Try This To Switch Off If You’re Used To Being Busy All The Time
If you ever find it difficult to switch off because you’re used to being busy all the time, this post is for you. In the new Lonely Planet guide book ‘101 Ways To Live Well’ I share several new meditations to help you switch off and get into holiday mode. Or simply just to relax and enjoy a little down time whether or not you’re taking a holiday .
‘Motivelessness’ is one of my absolute favourite meditations and this week I’m sharing the guide to motivelessness I created for Lonely Planet with you here on the blog.
I do hope it inspires you to enjoy one or two idle moments!
Motivelessness (Time: 5 mins)
• Make a cup of your favourite tea or soft drink.
• Tuck away your devices and switch them to Airplane mode so you don’t become busy
• Take a seat, make yourself comfortable and enjoy a few nice and easy breaths. If you’re feeling quite stressed or uptight, why not begin by practicing the breathing technique here.
• Once you’re sitting down comfortably, that’s it – you have arrived! Don’t try to meditate. Don’t try to relax or be in the moment. This is a time for absolutely no efforting. Just sitting, and doing nothing. You don’t need to be focusing on anything in particular, but none the less you’re still aware of whatever you become aware of where you are.
• Soon you’ll begin to slowly wind down. New thoughts, new ideas and a new leisure frame of mind will blossom. No Pina Colada required.
• At some point during this idle time, a desire to do something might pop into your mind. If it does, notice it without judgment and know that you, in full presence of mind, can choose which desires you want to act on and which you don’t.
• For instance, perhaps the thought comes to you to go and look out of the window, or go and make a sandwich. Maybe you make that sandwich and sit back down with it. Maybe you don’t – there’s no judgement. The idea here is to practice being motiveless and operating without an agenda. Swapping a racing and achievement orientation for a more spontaneous, motiveless yet quite aware way of being.
• If you do go ahead and make that sandwich, perhaps you’ll adopt a more leisurely pace of sandwich making than usual, after all you’re not in a rush. Perhaps you’ll notice even more vividly, the satisfying feeling of butter smoothing over soft white bread. Or the fun sound a jam jar makes when it pops open. Or maybe, you’ll be able to put a word around that brief moment of glee when you’re heading back to your chair about to eat the sandwich you’ve made– imminent delicious fun!
• Don’t be alarmed if being motiveless feels unusual to begin with. This idle orientation is often the exact opposite to how we’re required to behave in our usual working hours, so do be patient as you let your mind and body rediscover how lovely it can be to be idle every now and again.
I do hope you enjoyed this short guide to doing nothing on holiday, inspired by my practices in the new Lonely Planet guide book ‘101 Ways To Live Well’. To inspire your practice, here are a three idle quotes I thought you might enjoy!

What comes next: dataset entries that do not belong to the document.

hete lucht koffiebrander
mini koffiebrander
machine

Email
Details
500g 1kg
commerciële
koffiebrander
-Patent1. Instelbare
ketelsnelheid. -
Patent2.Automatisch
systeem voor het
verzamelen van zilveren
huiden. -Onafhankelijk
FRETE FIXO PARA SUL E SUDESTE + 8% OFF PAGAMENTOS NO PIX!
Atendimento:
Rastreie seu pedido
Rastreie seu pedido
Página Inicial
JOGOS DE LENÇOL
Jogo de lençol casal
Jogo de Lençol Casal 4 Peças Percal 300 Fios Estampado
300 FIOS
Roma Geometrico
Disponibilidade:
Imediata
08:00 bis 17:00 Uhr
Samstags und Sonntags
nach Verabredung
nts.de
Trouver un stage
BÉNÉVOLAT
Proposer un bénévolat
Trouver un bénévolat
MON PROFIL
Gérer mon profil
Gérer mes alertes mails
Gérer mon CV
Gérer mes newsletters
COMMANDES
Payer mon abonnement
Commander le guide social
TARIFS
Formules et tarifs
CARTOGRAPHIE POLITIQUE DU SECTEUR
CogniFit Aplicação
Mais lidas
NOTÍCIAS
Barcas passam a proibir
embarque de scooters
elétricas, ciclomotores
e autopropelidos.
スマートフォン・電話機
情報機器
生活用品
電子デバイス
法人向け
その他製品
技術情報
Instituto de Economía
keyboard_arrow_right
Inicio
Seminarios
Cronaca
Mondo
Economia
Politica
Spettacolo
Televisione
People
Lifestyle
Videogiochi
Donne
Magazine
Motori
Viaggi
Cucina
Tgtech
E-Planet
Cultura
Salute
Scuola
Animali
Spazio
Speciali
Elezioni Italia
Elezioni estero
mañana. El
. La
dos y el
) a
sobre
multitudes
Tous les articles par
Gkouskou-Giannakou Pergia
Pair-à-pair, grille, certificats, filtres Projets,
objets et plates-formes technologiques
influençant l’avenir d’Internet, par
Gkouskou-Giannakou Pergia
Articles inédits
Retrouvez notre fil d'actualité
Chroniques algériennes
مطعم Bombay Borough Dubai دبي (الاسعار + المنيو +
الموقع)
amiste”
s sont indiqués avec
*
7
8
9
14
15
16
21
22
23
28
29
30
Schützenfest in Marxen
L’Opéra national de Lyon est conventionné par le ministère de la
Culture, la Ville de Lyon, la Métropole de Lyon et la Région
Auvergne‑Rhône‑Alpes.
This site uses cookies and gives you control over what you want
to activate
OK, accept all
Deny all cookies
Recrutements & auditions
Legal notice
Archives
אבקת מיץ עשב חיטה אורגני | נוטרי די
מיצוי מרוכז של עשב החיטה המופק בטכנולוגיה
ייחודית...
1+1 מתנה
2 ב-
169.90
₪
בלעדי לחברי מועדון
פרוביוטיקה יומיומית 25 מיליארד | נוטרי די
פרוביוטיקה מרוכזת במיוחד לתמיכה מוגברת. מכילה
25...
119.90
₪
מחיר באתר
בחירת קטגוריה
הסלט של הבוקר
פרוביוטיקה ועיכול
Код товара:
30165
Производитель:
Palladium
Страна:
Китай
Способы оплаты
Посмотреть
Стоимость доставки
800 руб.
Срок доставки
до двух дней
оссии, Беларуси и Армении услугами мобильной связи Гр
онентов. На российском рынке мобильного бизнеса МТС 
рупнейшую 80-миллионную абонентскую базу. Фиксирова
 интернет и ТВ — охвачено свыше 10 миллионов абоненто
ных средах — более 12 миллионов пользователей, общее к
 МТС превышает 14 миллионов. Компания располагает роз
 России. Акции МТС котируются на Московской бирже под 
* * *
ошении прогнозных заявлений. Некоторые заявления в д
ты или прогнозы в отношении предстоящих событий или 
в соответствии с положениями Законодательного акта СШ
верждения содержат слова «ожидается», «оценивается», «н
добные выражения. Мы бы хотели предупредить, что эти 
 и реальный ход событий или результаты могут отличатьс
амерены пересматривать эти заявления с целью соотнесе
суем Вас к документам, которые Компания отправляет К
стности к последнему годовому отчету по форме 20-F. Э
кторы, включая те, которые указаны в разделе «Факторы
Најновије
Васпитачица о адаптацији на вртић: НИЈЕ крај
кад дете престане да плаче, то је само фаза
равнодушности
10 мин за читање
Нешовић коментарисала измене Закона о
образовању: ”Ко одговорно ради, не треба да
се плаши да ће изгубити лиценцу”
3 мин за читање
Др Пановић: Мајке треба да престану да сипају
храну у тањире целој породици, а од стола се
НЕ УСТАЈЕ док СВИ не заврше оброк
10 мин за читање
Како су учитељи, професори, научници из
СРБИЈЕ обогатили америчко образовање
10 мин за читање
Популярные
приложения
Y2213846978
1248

Don’t underestimate the value of Doing Nothing, of just going along, listening to all the things you can’t hear, and not bothering.
A. A. Milne
Idleness is only a coarse name for my infinite capacity for living in the present
Cyril Connolly
“You do not need to leave your room. Remain sitting at your table and listen. Do not even listen, simply wait, be quiet, still and solitary. The world will freely offer itself to you to be unmasked, it has no choice, it will roll in ecstasy at your feet.”